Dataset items

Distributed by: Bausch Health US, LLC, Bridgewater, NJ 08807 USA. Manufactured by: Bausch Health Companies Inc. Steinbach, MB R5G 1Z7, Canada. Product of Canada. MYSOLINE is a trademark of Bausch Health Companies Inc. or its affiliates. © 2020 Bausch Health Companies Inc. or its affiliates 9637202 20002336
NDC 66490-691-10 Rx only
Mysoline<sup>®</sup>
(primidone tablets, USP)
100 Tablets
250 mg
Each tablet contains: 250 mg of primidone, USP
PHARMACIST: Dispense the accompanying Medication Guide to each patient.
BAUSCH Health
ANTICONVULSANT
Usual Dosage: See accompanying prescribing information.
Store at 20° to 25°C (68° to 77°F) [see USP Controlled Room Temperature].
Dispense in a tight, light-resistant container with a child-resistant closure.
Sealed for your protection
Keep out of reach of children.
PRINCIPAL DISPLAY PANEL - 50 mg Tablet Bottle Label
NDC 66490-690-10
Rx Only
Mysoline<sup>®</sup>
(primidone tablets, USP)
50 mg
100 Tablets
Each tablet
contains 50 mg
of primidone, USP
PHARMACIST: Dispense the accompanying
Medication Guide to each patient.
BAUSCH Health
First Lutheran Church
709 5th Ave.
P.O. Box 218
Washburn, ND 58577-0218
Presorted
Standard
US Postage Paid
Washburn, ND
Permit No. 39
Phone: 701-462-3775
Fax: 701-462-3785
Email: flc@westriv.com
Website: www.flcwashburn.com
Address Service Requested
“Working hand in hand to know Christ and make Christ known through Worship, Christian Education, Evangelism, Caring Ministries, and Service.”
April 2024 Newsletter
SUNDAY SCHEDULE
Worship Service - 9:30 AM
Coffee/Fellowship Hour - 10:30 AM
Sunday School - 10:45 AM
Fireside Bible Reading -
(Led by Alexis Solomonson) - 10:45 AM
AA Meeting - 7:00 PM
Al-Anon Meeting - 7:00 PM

--

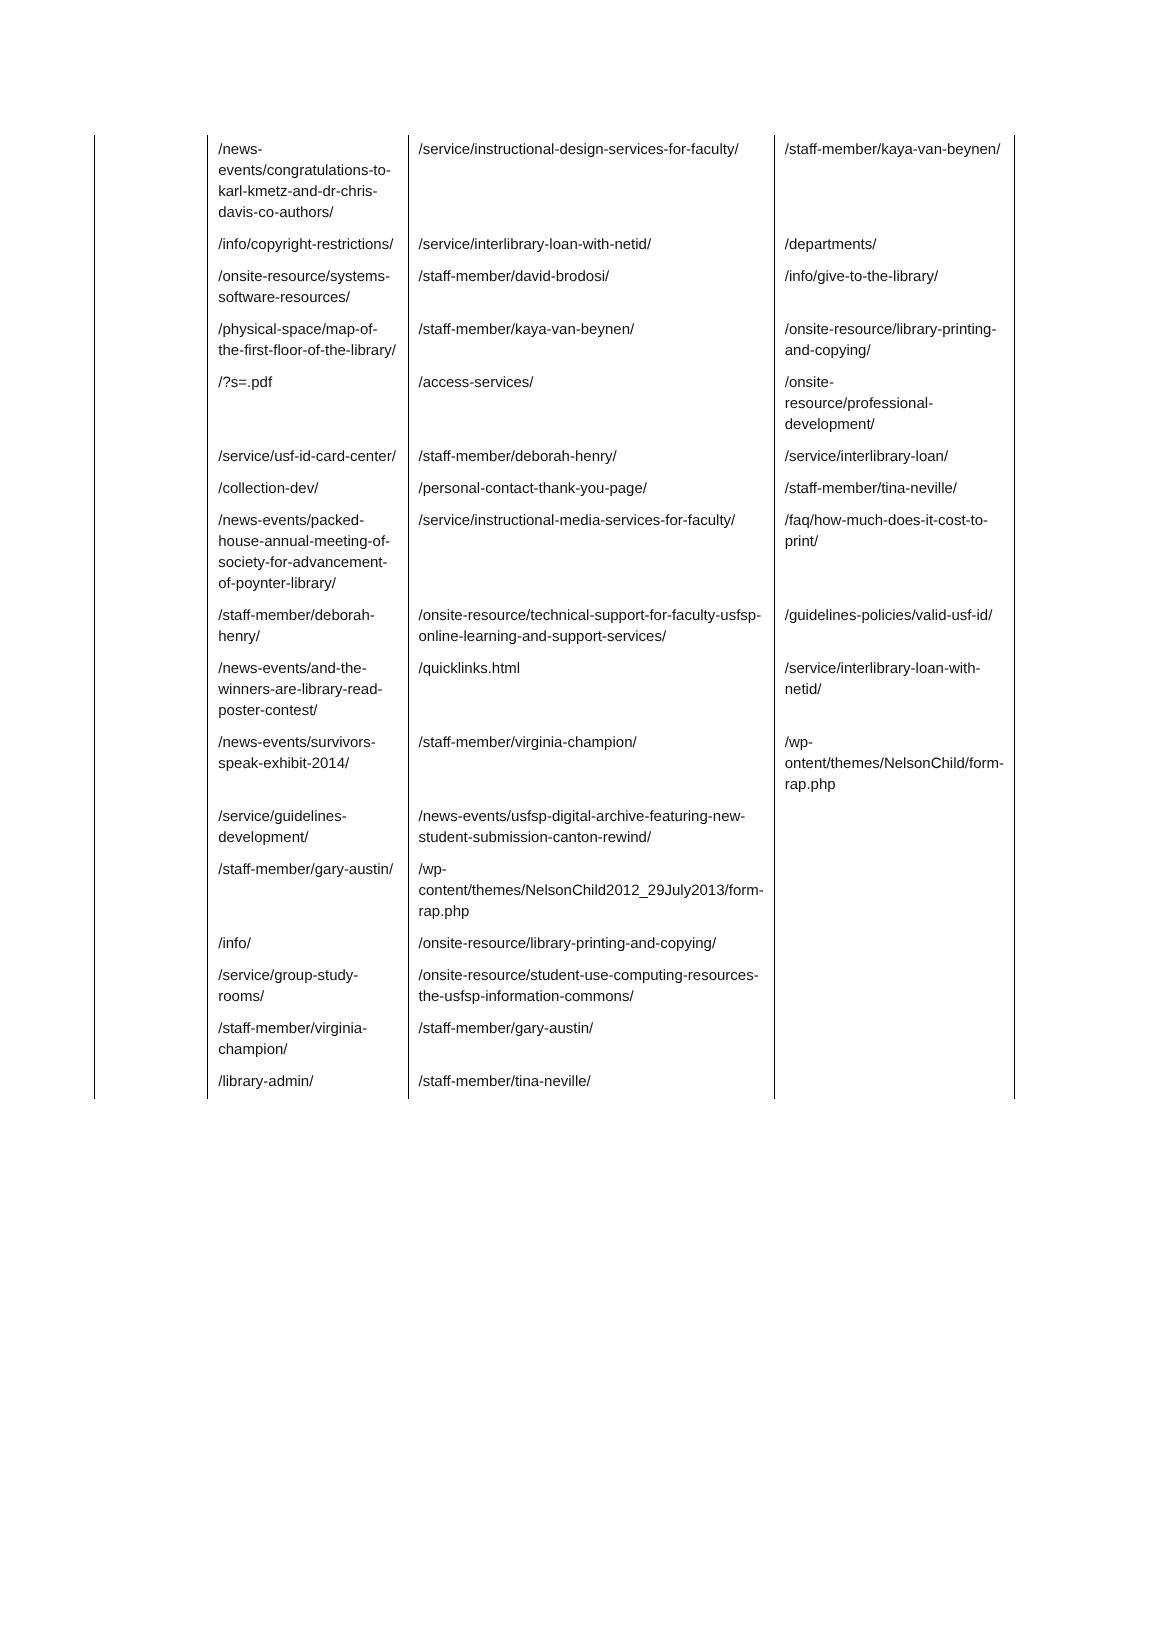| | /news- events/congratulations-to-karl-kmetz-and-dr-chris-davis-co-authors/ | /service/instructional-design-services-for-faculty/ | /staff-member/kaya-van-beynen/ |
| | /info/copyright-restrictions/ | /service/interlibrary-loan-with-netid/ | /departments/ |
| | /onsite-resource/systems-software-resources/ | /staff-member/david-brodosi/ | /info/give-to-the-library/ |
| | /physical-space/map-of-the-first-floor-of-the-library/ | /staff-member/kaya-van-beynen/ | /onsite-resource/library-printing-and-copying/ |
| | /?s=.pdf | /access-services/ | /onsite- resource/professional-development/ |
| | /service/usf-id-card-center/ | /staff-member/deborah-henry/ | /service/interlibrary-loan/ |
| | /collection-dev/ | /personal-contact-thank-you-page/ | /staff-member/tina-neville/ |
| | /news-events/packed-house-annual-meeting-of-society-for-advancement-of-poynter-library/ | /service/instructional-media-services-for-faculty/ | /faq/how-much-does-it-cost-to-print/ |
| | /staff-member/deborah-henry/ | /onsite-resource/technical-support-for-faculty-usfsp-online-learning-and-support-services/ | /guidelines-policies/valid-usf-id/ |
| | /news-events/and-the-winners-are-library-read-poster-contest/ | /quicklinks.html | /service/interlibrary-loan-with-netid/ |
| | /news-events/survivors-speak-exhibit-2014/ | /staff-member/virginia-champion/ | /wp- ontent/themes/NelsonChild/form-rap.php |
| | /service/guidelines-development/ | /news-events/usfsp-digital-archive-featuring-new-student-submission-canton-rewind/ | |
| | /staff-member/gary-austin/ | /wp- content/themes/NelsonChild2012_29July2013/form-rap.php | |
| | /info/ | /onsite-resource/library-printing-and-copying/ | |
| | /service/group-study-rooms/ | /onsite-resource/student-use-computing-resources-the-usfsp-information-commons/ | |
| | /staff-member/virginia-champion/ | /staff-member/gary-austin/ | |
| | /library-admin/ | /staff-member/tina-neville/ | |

AIM OF THE EXERCISE.
Find every line in the records that has the word "virginia". Copy those lines.

SOLUTION TO THIS TASK.
| | /news-events/survivors-speak-exhibit-2014/ | /staff-member/virginia-champion/ | /wp- ontent/themes/NelsonChild/form-rap.php |
| | /staff-member/virginia-champion/ | /staff-member/gary-austin/ | |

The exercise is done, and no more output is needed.